Why does anyone commit a crime? To gain profit without working for that profit – looking to get away with something for nothing. This motivates pick-pockets, purse-snatchers, bank robbers, insurance scammers, slip-and-fall fraudsters, shop-lifters, and the greatest of all profit-without-working-for-it shysters: corporate criminals.
By way of definition, I think we can agree that people who steal paper clips, or take too many Post-Its or Sharpie markers from the supply cabinet are not perpetrators of corporate crime. Their managers and administrators may believe them to be deserving of firing squads – or, at least, firing – but “corporate crime” as our culture has come to know it is embodied by Ken Lay of Enron, the Global Crossing executives, Bernard Madoff; the myriad nameless Wall Street bankers and traders who have tipped over the world’s economy like rioting college students after their team lost the championship by one point.
Corporate crime can be explained with one word: Greed. Qualifying that greed, however, is a complicated, amorphous undertaking.
Everyone’s greedy to a certain extent. Go to any casino buffet and you’ll find people with their petty, manageable greed piled sloppily upon plates. Look at the brides-to-be who storm those department stores that give away wedding dresses for free once a year. It’s uncomfortable to witness; it’s entirely unseemly, but it’s also pretty harmless.
What separates those moments of greed from the true monsters among us is magnitude. Is there anyone who can truly fathom the psyche of men who are already millionaires encouraging employees of their companies to invest their 401(k)s in the company when they plainly know the company is on its way over the edge of a cliff?
I’m sure an encyclopedia of arcane, impossible-to-remember legal terms could be compiled to cover the countless sins of the corporate titans who turned out to be tyrants, but only one syllable suffices: Greed.
I once saw a debate on public television in which people like former California governor, Jerry Brown, jousted with William F. Buckley, among others. Former governor Brown, at one point, said something that I’ve remembered for almost twenty years. In speaking about contemporary American life, he said there was no sense of “enoughness.” He spoke of leviathan corporations that all but sucked the marrow from the skulls of their employees and shareholders and customers.
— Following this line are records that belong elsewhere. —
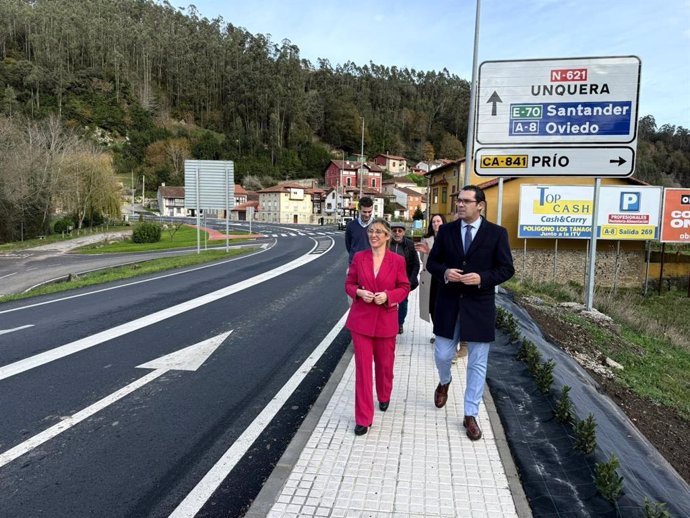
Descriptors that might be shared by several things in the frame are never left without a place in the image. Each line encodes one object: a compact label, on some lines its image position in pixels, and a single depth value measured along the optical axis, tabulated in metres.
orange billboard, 23.27
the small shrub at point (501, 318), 7.46
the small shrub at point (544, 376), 4.88
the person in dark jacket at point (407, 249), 6.01
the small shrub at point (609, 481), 3.00
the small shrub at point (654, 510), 2.70
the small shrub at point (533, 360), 5.36
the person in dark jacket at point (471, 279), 3.86
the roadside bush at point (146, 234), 39.62
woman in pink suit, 3.98
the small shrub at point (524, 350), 5.92
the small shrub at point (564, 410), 4.16
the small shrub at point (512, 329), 6.72
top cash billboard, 23.95
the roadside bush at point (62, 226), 45.69
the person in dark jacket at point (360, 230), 6.16
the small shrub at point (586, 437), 3.59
He spoke of the unending pursuit of higher net worth, perpetual increases in stock value.
Maybe that’s all greed is. Maybe that’s the banality of this one evil. Enron and Goldman Sachs and Bear Stearns – and their thousands of stockholders and now millions of taxpayers who bought them out or buoy them up – merely fell victim to the lack of “enoughness” in American life. Thing is, when it comes to the pain and suffering caused by corporate criminals, there is also no “enoughness.” Corporate crime is the gift that keeps on taking.